SDR = sd(sepallength over all instances) - ((k1/n)*sd(sepallength of instances with attribute value below split point) + (k2/n)*sd(sepallength of instances with attribute value above split point)) where sd stands for standard deviation. k1 is the number of instances with attribute value below split point. k2 is the number of instances with attribute value above split point. n is the number of instances.Note that you don't need to construct the whole tree, just the root node. SHOW IN DETAIL ALL THE STEPS OF THE PROCESS.
A main part of the project is the PREPROCESSING of your dataset. You should apply relevant filters to your dataset before doing the mining and/or using the results of previous mining tasks. For instance, you may decide to remove apparently irrelevant attributes, replace missing values if any, discretize attributes in a different way, etc. Your report should contain a detailed description of the preprocessing of your dataset and justifications of the steps you followed. If Weka does not provide the functionality you need to preprocess your data as you need to obtain useful patterns, preprocess the data yourself either by writing the necessary filters (you can incorporate them in Weka if you wish).
To the extent possible/necessary, modify the attribute names and the nominal value names so that the resulting models are easy to read.
You may restrict your experiments to a subset of the instances in the input data IF Weka cannot handle your whole dataset (this is unlikely). But remember that the more accurate your models, the better.

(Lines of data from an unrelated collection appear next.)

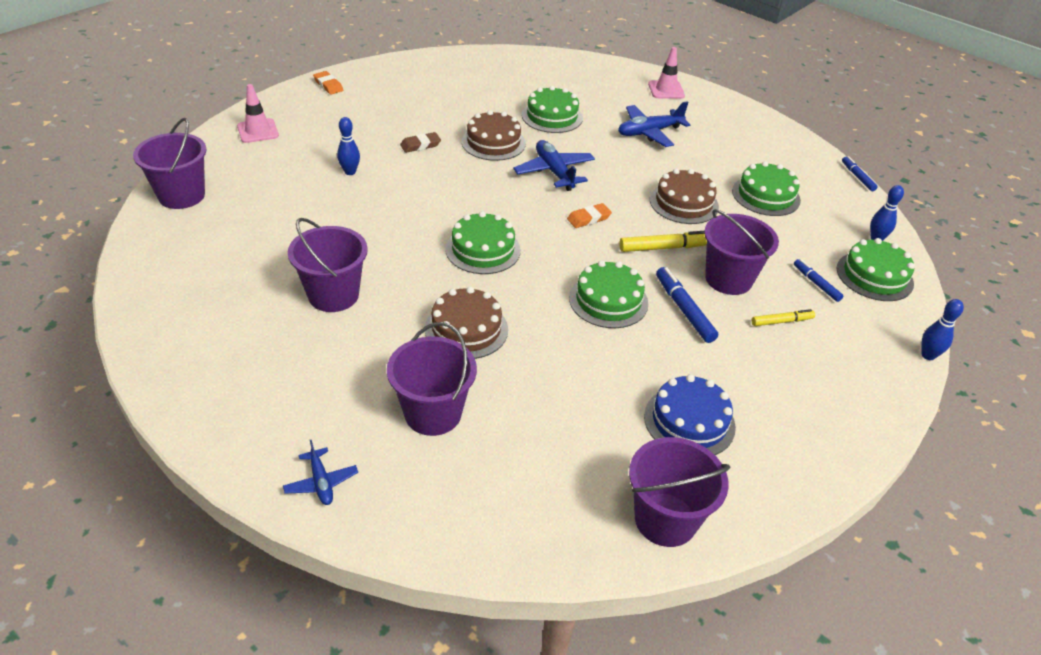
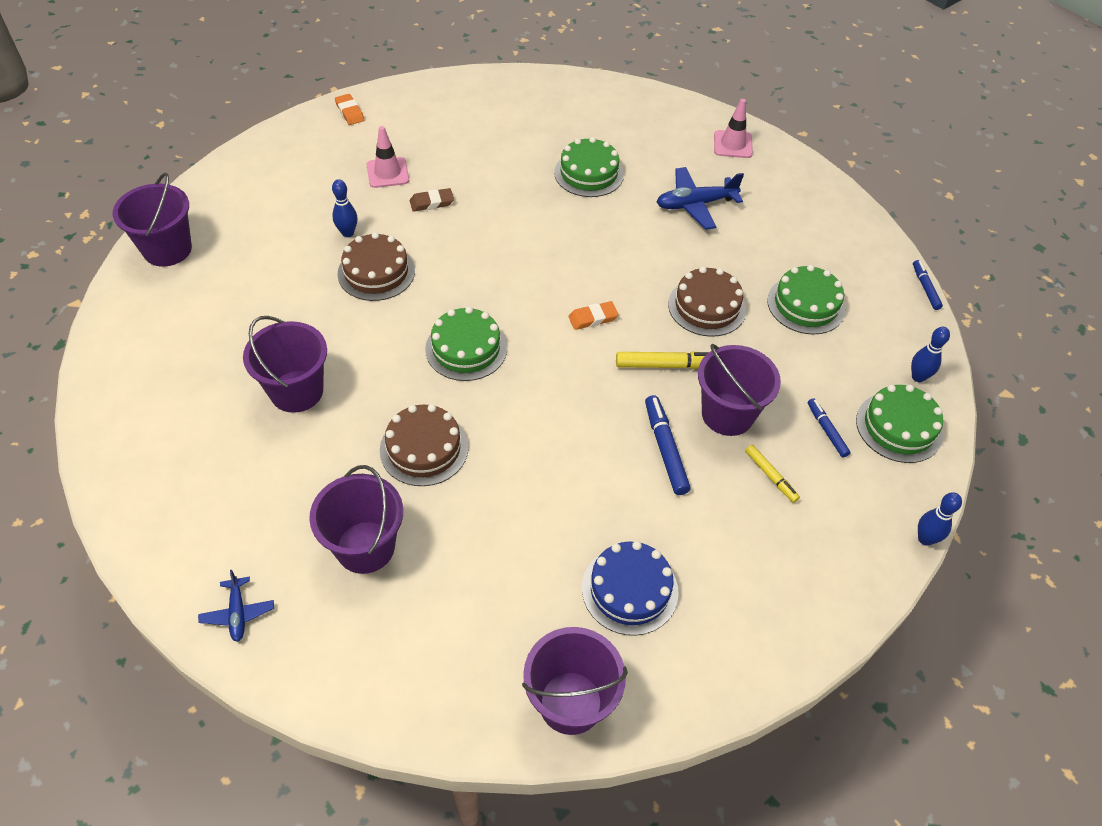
camera: 10 degrees right, 10 degrees up
pink traffic cone [237,84,279,143] -> pink traffic cone moved to [366,126,409,188]
brown cake [462,110,526,161] -> brown cake moved to [337,232,415,301]
blue plane [513,140,595,191] -> none
green cake [569,260,648,328] -> none
yellow marker [752,309,815,326] -> yellow marker turned 60 degrees clockwise [745,445,800,503]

Analyze in detail the results obtained. For classification models, analyze the accuracy of the resulting models. For numeric predictions analyze the errors reported by Weka and explain their meaning.
Your report should contain discussions of all the parts described in the PROJECT ASSIGNMENT section above and in addition should elaborate on the the following topics:
Provide a detail description of the preprocessing of your data. Justify the preprocessing you apply and why the resulting data is the appropriate one for mining classification rules from it.

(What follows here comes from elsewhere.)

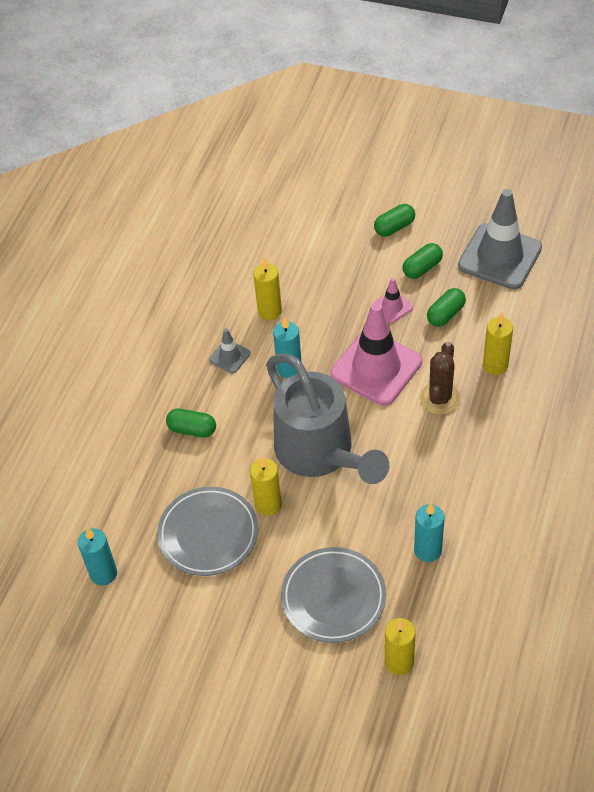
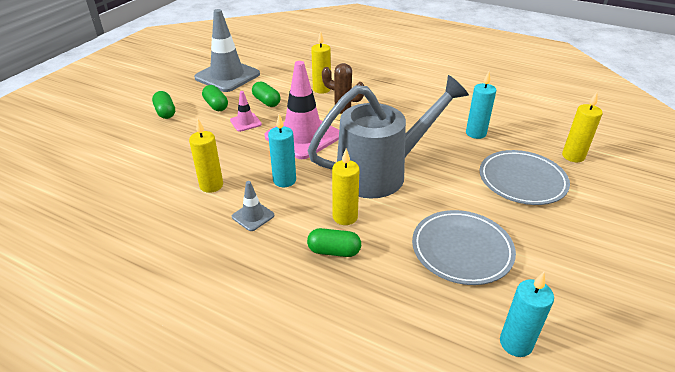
camera: 85 degrees left, 15 degrees down
green capsule [166,408,216,438] -> green capsule turned 75 degrees clockwise [307,228,361,257]
yellow candle [250,457,282,516] -> yellow candle moved to [332,149,360,225]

Please submit the following files using the turnin system by 12 noon on Wed, April 23 2003. For your turnin submission, THE NAME OF THE PROJECT IS "project4". PLEASE MAKE JUST ONE PROJECT SUBMISSION PER GROUP. Submissions received on Wed, April 23 between 12 noon and 3:00 pm will be penalized with 30% off the grade and submissions after April 23 AT 3:00 pm won't be accepted.
Turnin complains about file names that are too long. If the name of your file is too long, feel free to shorten it as necessary, but please keep the _proj3_report.pdf part intact for easy identification.
TOTAL: 100 POINTS + EXTRA POINTS DEPENDING ON EXCEPTIONAL QUALITY --------------------------------------------------------------------------- (TOTAL: 30 points) FOR PART I OF THE PROJECT (TOTAL: 70 points) FOR PART II OF THE PROJECT (TOTAL: 15 points) ALGORITHMIC DESCRIPTION OF THE CODE (05 points) Description of the algorithm underlying the Weka filters used (10 points) Description of the ALGORITHM undelying the data mining methods used in this project. (up to 10 extra credit points for an outanding job) (providing just a structural description of the code, i.e. a list of classes and methods, will receive 0 points) (TOTAL: 5 points) PRE-PROCESSING OF THE DATASET: Discretizing attributes IF needed, and dealing with missing values appropriately (up to 5 extra credit points) Trying to do "fancier" things with attributes (i.e. combining two attributes highly correlated into one, using background knowledge, etc.) (TOTAL: 46 points) EXPERIMENTS (TOTAL: 23 points each dataset) FOR EACH DATASET: (05 points) ran a good number of experiments to get familiar with the data mining methods in this project (05 points) good description of the experiment setting and the results (08 points) good analysis of the results of the experiments INCLUDING discussion of evaluations statistics returned by the Weka systems (accuracy and/or errors) and discussion of particularly interesting results (05 points) comparison of the results with those obtained using other methods in this and previous projects Argumentation of weknesses and/or strenghts of each of the methods on this dataset, and argumentation of which method should be preferred for this dataset and why. (up to 10 extra credit points) excellent analysis of the results and comparisons (up to 10 extra credit points) running additional interesting experiments (TOTAL 4 points) SLIDES - how well do they summarize concisely the results of the project? We suggest you summarize the setting of your experiments and their results in a tabular manner. (up to 6 extra credit points) for excellent summary and presentation of results in the slides.